### [Teks Bacaan]
• • • • • • •

Transformasi Sistem Kesehatan Nasional oleh Kemenkes: NTT Jadi Wilayah Prioritas Pemerintah untuk Peningkatan Akses dan Kualitas Layanan

Kamis, 05 Juni 2025 | 09:40:09 WIB
Transformasi Sistem Kesehatan Nasional oleh Kemenkes: NTT Jadi Wilayah Prioritas Pemerintah untuk Peningkatan Akses dan Kualitas Layanan

JAKARTA – Pemerintah Indonesia melalui Kementerian Kesehatan (Kemenkes) RI menetapkan Provinsi Nusa Tenggara Timur (NTT) sebagai salah satu wilayah prioritas dalam agenda besar reformasi sistem kesehatan nasional. Penegasan ini disampaikan langsung oleh Sekretaris Jenderal Kemenkes RI, Kunta Wibawa Dasa Nugraha, dalam pertemuan koordinasi pembangunan kesehatan di NTT.

Transformasi kesehatan nasional yang tengah dijalankan tidak hanya difokuskan pada pembangunan fisik, tetapi lebih jauh menyasar sistem yang inklusif, tangguh, dan berkelanjutan. Dalam pernyataannya, Kunta menekankan bahwa NTT memiliki posisi strategis dalam mewujudkan visi kesehatan nasional yang merata.\

“Dalam Rencana Induk Bidang Kesehatan 2025–2029, kita menempatkan ‘Kesehatan untuk Semua’ sebagai sasaran utama pembangunan menuju Indonesia Emas 2045,” tegas Kunta.

Enam Fokus Strategis Transformasi Kesehatan

Rencana Induk Bidang Kesehatan (RIBK) yang menjadi acuan utama pembangunan kesehatan nasional mencakup enam sasaran strategis, yakni:

-Peningkatan gizi masyarakat,

-Pengendalian penyakit,

-Penguatan ketahanan kesehatan,

-Penyediaan layanan kesehatan yang adil,

-Tata kelola kesehatan yang efektif,

-Pemanfaatan teknologi kesehatan yang maju.

Kunta menjelaskan bahwa dalam konteks NTT, strategi pembangunan kesehatan meliputi peningkatan akses dan mutu layanan dasar dan lanjutan, penguatan SDM kesehatan, serta eliminasi penyakit tropis seperti kusta dan rabies.

“NTT menjadi prioritas karena kondisi geografis dan demografisnya memerlukan pendekatan yang lebih kontekstual. Percepatan penurunan stunting dan perbaikan gizi juga menjadi fokus utama di wilayah ini,” tambahnya.

Tantangan Anggaran dan Komitmen Pendanaan

Kendati menjadi prioritas, realisasi anggaran kesehatan non-fisik di NTT masih tergolong rendah. Kunta mencatat bahwa serapan anggaran baru mencapai 59,7%, yang menunjukkan masih adanya tantangan dalam pengelolaan dan pelaksanaan program kesehatan di tingkat daerah.

• • • • • • •

### [Instruksi Tugas]
Lanjutkan artikel tentang penetapan NTT sebagai wilayah prioritas transformasi kesehatan nasional, dimulai setelah kalimat terakhir yang ditampilkan.

### [Data yang Diberikan]

• • • • • • •

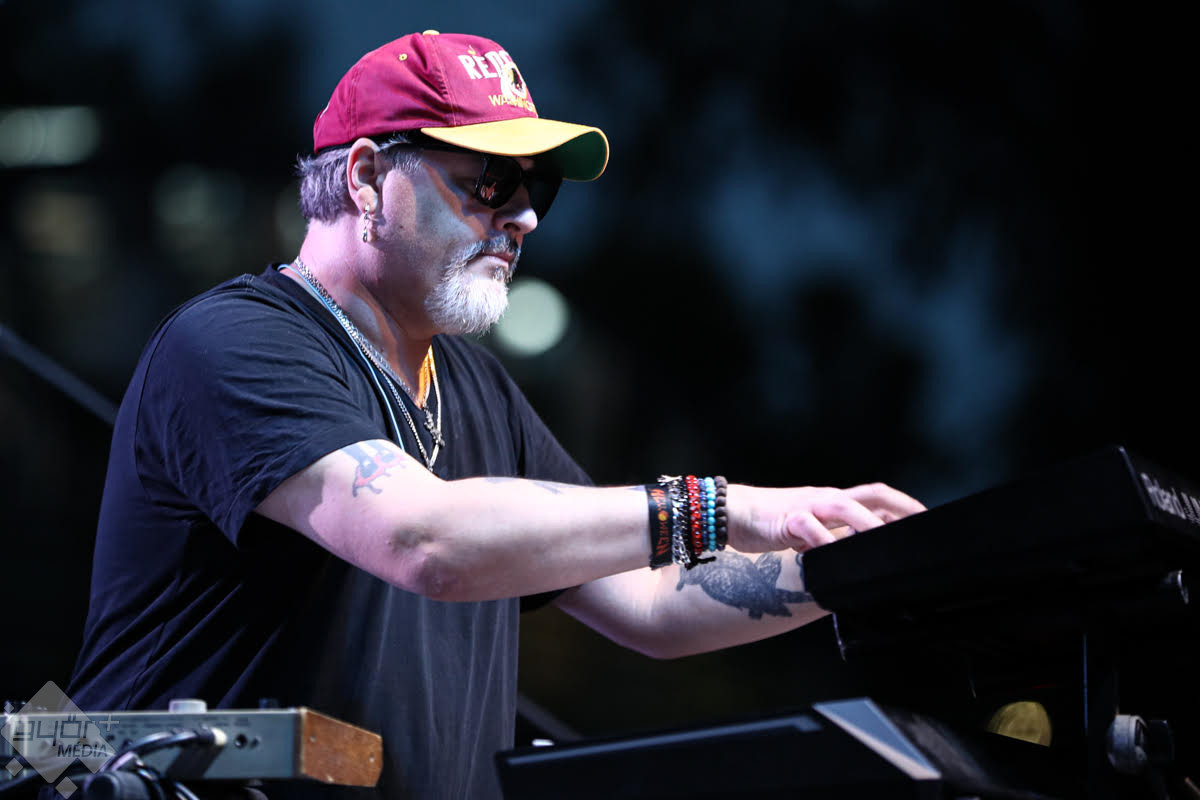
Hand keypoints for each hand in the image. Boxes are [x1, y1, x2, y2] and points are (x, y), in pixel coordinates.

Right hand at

• • • • • • •

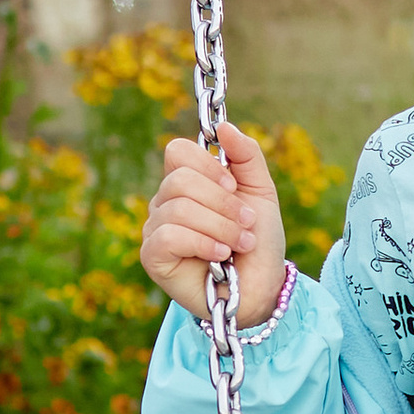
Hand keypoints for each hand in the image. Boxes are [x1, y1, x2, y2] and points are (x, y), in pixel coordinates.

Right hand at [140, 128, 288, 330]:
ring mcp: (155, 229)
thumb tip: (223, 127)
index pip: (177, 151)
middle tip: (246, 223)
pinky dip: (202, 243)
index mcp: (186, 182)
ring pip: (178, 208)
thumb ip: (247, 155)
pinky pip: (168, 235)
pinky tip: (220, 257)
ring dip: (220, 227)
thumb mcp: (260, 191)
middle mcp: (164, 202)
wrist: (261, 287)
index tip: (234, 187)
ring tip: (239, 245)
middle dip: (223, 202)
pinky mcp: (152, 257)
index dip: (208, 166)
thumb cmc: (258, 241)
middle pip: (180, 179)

• • • • • • •

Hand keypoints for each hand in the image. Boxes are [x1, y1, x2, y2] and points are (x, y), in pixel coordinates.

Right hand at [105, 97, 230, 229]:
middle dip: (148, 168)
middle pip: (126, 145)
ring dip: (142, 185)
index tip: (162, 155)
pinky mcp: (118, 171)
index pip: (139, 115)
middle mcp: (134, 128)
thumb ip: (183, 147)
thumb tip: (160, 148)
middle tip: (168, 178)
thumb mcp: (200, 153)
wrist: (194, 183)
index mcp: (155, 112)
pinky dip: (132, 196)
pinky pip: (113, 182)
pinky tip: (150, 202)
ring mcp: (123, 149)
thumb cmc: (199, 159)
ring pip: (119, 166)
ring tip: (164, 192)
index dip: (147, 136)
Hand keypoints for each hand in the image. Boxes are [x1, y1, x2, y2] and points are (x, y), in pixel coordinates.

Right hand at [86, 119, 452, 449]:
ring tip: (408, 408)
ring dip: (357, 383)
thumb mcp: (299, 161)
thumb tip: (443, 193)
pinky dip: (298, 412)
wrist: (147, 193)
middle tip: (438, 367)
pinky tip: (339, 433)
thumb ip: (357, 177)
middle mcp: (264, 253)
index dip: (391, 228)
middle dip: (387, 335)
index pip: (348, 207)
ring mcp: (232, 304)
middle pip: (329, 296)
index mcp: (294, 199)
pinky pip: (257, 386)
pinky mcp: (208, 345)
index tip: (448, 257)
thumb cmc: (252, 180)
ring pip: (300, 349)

• • • • • • •

### [Jawaban Latihan]
Untuk mengatasi hal ini, Kementerian Kesehatan mendapatkan dukungan dari program Indonesia Health System Strengthening (IHSS) dengan alokasi pendanaan mencapai Rp63,5 triliun. Dana ini akan digunakan untuk memperkuat layanan kesehatan primer, sistem rujukan, hingga laboratorium di seluruh wilayah, termasuk NTT.

Tiga inisiatif utama yaitu SOPHI, SHIHREN, dan InPULS akan diimplementasikan secara bertahap hingga tahun 2029 sebagai bagian dari strategi penguatan sistem kesehatan nasional.

Instruksi Presiden dan Sinergi Antar Lembaga

Presiden Republik Indonesia telah menerbitkan Instruksi Presiden Nomor 5 Tahun 2025 yang menekankan pentingnya sinergi lintas sektor dan lintas pemerintahan dalam mewujudkan transformasi layanan kesehatan.

“Keberhasilan transformasi kesehatan sangat bergantung pada sinergi lintas sektor, dari pusat hingga daerah. Pemerintah daerah harus memastikan indikator RIBK masuk ke dalam RPJMD dan Renstra OPD,” ujar Kunta menambahkan.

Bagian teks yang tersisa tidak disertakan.